▶ _ASSIGNMENT_
Your response should be every line of the data, written out exactly.

Records from a collection:
################

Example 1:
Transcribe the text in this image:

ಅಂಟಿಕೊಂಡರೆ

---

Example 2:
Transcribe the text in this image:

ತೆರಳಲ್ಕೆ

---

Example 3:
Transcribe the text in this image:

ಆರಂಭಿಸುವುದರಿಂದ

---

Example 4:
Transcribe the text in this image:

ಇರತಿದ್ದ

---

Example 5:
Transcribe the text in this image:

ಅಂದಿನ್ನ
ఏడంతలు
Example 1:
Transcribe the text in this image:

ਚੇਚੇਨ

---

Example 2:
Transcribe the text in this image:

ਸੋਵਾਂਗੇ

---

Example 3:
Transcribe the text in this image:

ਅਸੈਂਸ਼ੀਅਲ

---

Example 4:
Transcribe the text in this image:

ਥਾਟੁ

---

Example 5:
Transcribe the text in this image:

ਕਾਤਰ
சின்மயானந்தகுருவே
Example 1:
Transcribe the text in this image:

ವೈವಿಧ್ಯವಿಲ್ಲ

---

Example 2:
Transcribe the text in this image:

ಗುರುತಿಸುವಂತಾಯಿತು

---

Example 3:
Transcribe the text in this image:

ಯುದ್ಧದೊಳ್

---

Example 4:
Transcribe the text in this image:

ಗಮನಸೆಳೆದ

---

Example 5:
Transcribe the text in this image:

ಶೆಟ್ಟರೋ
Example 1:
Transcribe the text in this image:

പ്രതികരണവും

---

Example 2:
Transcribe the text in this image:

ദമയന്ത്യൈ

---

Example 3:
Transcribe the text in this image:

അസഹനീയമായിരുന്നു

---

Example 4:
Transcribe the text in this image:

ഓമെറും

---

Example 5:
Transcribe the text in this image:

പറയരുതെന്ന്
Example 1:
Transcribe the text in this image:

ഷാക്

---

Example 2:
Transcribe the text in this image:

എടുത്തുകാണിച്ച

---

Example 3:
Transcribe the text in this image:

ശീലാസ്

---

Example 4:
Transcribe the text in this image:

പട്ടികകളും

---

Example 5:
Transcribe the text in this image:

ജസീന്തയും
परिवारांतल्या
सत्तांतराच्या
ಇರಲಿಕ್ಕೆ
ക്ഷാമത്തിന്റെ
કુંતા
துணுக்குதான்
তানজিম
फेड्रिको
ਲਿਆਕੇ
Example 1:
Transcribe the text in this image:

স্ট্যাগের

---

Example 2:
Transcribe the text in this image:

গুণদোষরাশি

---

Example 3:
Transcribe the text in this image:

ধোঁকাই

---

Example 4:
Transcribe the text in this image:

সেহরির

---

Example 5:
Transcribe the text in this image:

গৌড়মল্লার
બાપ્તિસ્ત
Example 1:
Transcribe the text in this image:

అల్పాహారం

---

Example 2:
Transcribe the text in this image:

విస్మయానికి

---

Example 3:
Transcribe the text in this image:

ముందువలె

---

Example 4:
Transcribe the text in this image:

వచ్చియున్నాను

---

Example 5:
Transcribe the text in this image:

################

▶ _OUTPUT BELOW_
Example 1:
Transcribe the text in this image:

ಅಂಟಿಕೊಂಡರೆ

---

Example 2:
Transcribe the text in this image:

ತೆರಳಲ್ಕೆ

---

Example 3:
Transcribe the text in this image:

ಆರಂಭಿಸುವುದರಿಂದ

---

Example 4:
Transcribe the text in this image:

ಇರತಿದ್ದ

---

Example 5:
Transcribe the text in this image:

ಅಂದಿನ್ನ
ఏడంతలు
Example 1:
Transcribe the text in this image:

ਚੇਚੇਨ

---

Example 2:
Transcribe the text in this image:

ਸੋਵਾਂਗੇ

---

Example 3:
Transcribe the text in this image:

ਅਸੈਂਸ਼ੀਅਲ

---

Example 4:
Transcribe the text in this image:

ਥਾਟੁ

---

Example 5:
Transcribe the text in this image:

ਕਾਤਰ
சின்மயானந்தகுருவே
Example 1:
Transcribe the text in this image:

ವೈವಿಧ್ಯವಿಲ್ಲ

---

Example 2:
Transcribe the text in this image:

ಗುರುತಿಸುವಂತಾಯಿತು

---

Example 3:
Transcribe the text in this image:

ಯುದ್ಧದೊಳ್

---

Example 4:
Transcribe the text in this image:

ಗಮನಸೆಳೆದ

---

Example 5:
Transcribe the text in this image:

ಶೆಟ್ಟರೋ
Example 1:
Transcribe the text in this image:

പ്രതികരണവും

---

Example 2:
Transcribe the text in this image:

ദമയന്ത്യൈ

---

Example 3:
Transcribe the text in this image:

അസഹനീയമായിരുന്നു

---

Example 4:
Transcribe the text in this image:

ഓമെറും

---

Example 5:
Transcribe the text in this image:

പറയരുതെന്ന്
Example 1:
Transcribe the text in this image:

ഷാക്

---

Example 2:
Transcribe the text in this image:

എടുത്തുകാണിച്ച

---

Example 3:
Transcribe the text in this image:

ശീലാസ്

---

Example 4:
Transcribe the text in this image:

പട്ടികകളും

---

Example 5:
Transcribe the text in this image:

ജസീന്തയും
परिवारांतल्या
सत्तांतराच्या
ಇರಲಿಕ್ಕೆ
ക്ഷാമത്തിന്റെ
કુંતા
துணுக்குதான்
তানজিম
फेड्रिको
ਲਿਆਕੇ
Example 1:
Transcribe the text in this image:

স্ট্যাগের

---

Example 2:
Transcribe the text in this image:

গুণদোষরাশি

---

Example 3:
Transcribe the text in this image:

ধোঁকাই

---

Example 4:
Transcribe the text in this image:

সেহরির

---

Example 5:
Transcribe the text in this image:

গৌড়মল্লার
બાપ્તિસ્ત
Example 1:
Transcribe the text in this image:

అల్పాహారం

---

Example 2:
Transcribe the text in this image:

విస్మయానికి

---

Example 3:
Transcribe the text in this image:

ముందువలె

---

Example 4:
Transcribe the text in this image:

వచ్చియున్నాను

---

Example 5:
Transcribe the text in this image:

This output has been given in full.